De todos modos, la guerra de esta prensa es otra: perseverar en el oficio de periodista. Un Gobierno que filtra información para usarla de globo sonda, o que selecciona las preguntas que llegan por whatsapp a ruedas de prensa a las que no pueden acudir, es un Gobierno que está poniendo negro sobre blanco la cuestión simbiótica entre el poder y su fundamental fuente: la prensa amiga. Más aún, por irónico que resulte, en la era en que se nos advierte de los peligros de las fuentes no oficiales. En realidad esta advertencia, ya generalizada, solidifica la principal trampa de los gobiernos empleados en dirigir un discurso monolítico: si la única fuente es la oficial, no es necesario responder de todo lo demás. Y si lo están haciendo, si están dando explicaciones estos días, es porque en un gobierno de personas con trayectoria, cuajo institucional y experiencia privada no siempre ajustada a las responsabilidades adquiridas, las torpezas y distracciones están resultando continuas y evidentes. Mal que le pese a sus aduladores, que serán quienes hereden la tierra (y con ella, el recuerdo de las miles de familias destrozadas por la negligencia, irresponsabilidad e inacción del Ejecutivo).
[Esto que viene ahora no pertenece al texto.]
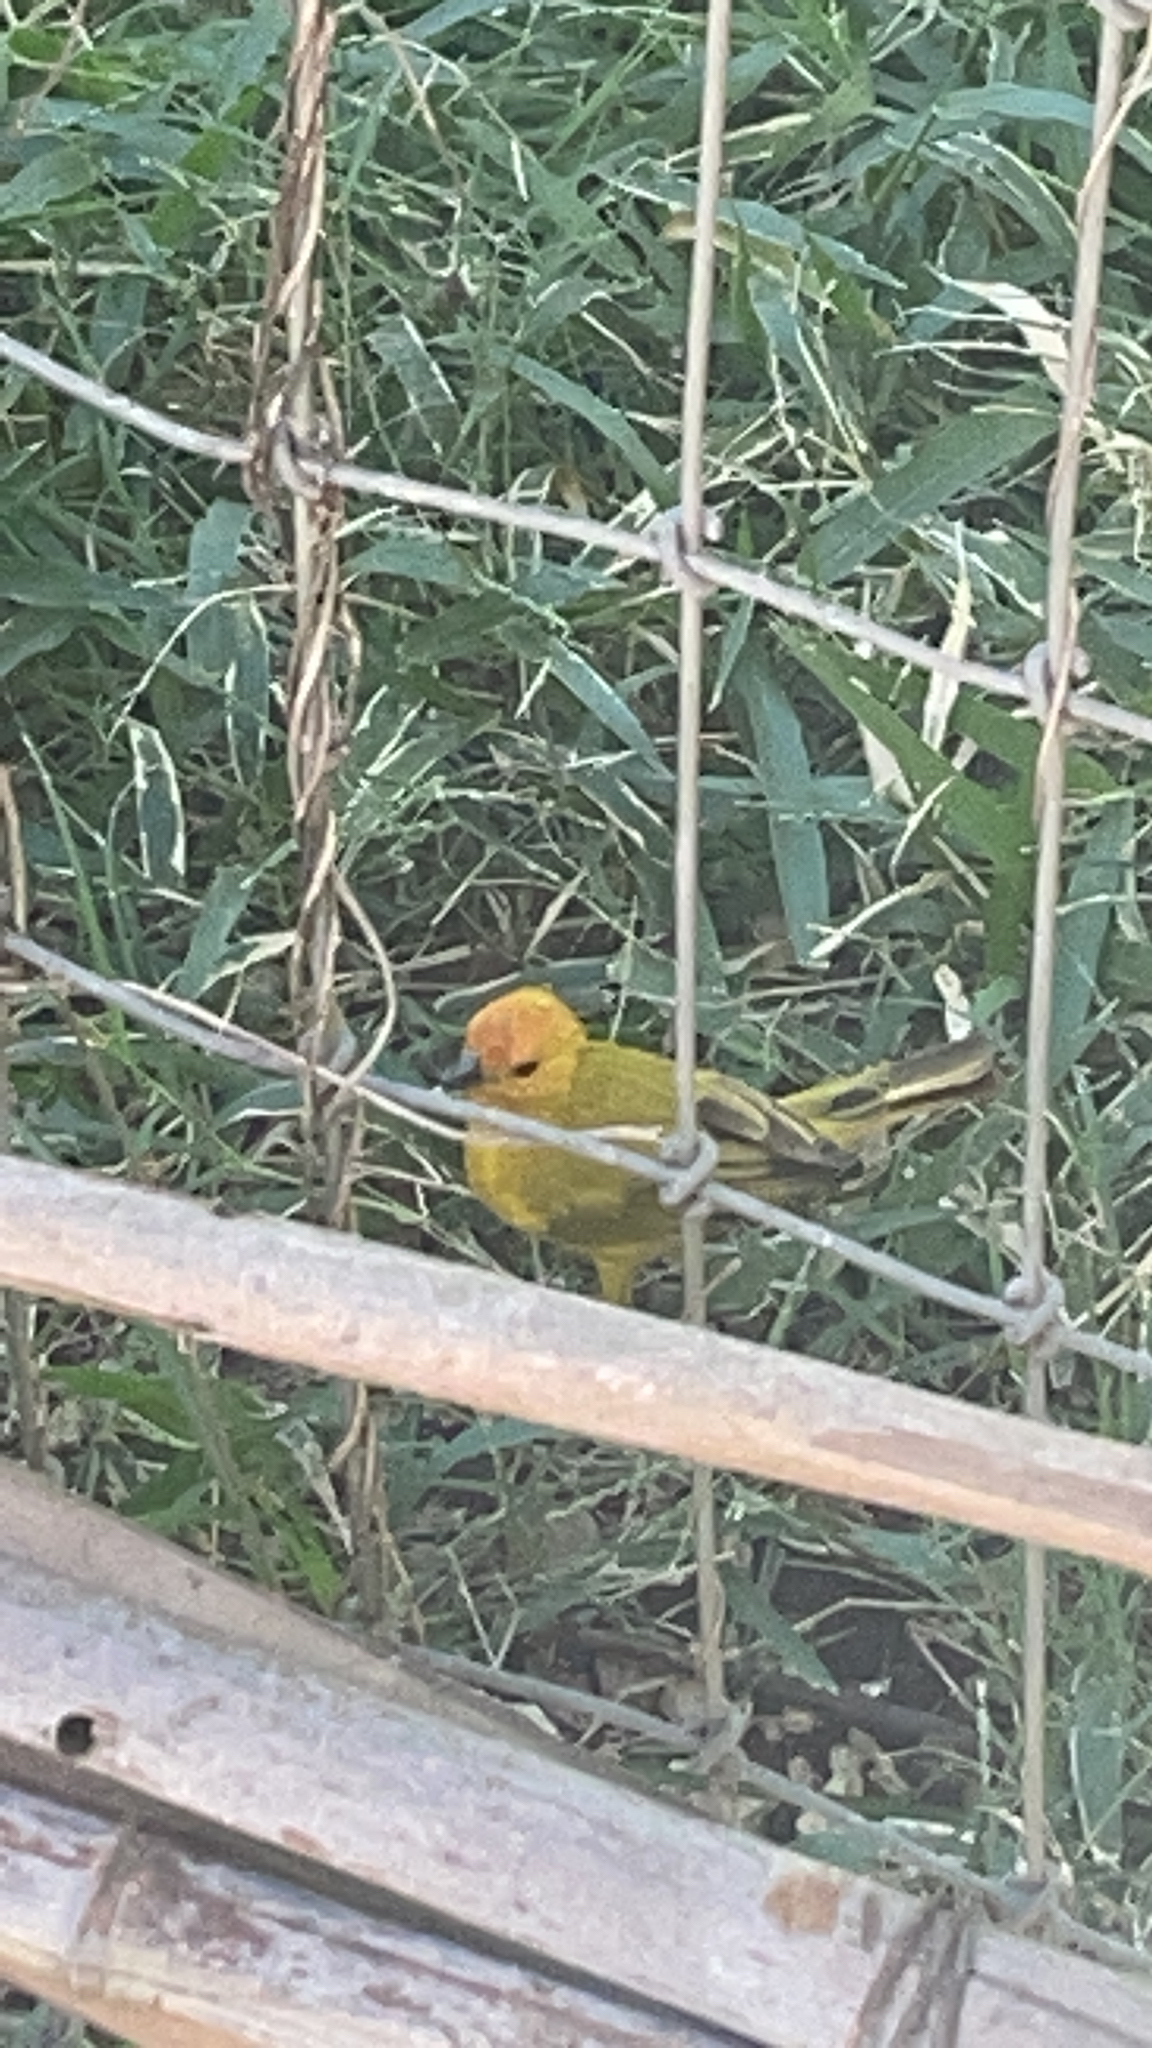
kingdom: Animalia
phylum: Chordata
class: Aves
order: Passeriformes
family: Thraupidae
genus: Sicalis
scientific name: Sicalis flaveola
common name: Saffron finch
Le han puesto nombre a la disidencia, en honor a un personaje de una serie de dibujos animados (Capitán Retrospectiva, del inglés hindsight, “a posteriori” para ellos), como burla a quienes quieren, en ejercicio puro de sus funciones de control y fiscalización al poder, esperan explicaciones ante juramento de un drama sin precedentes en nuestra era e incomparable a cualquiera de las tragedias recientes en las que se movía el debate político. Es una forma, tan burda como cualquiera pero especialmente efectiva y motivada -incluso se ha utilizado ya en el Congreso- de contener la responsabilidad fuera de lo que sería un discurso adulto, riguroso y sincero.
Como ocurre con la alusión a las fuentes oficiales para combatir los bulos, la displicente y desubicada reacción sobre los que piden explicaciones no hace sino poner de manifiesto cómo es de importante para este Gobierno, en este momento, disponer de buenos amigos que les ayuden a pasar el trago. Pese a Dolores Delgado y pese a Pedro Sánchez sugiriendo semanas antes que la Fiscalía la diseña el Gobierno, pediremos cabezas y no sé si podrán encontrar un protagonista animado al que comparar a todas esas familias heridas para ridiculizar su dolor. Por cierto: Fernando Simón ha dicho muchas cosas pero ninguna como cuando consolidó la seguridad del disparate del 8M en mitad de una pandemia internacional declarada, asegurando que dejaría ir a su hijo si se lo pedía. Debería ser el primero en caer, o en irse, si nunca va a poder contar por qué dijo lo que dijo y por qué sigue ahí pese a que es evidente que habla por otros.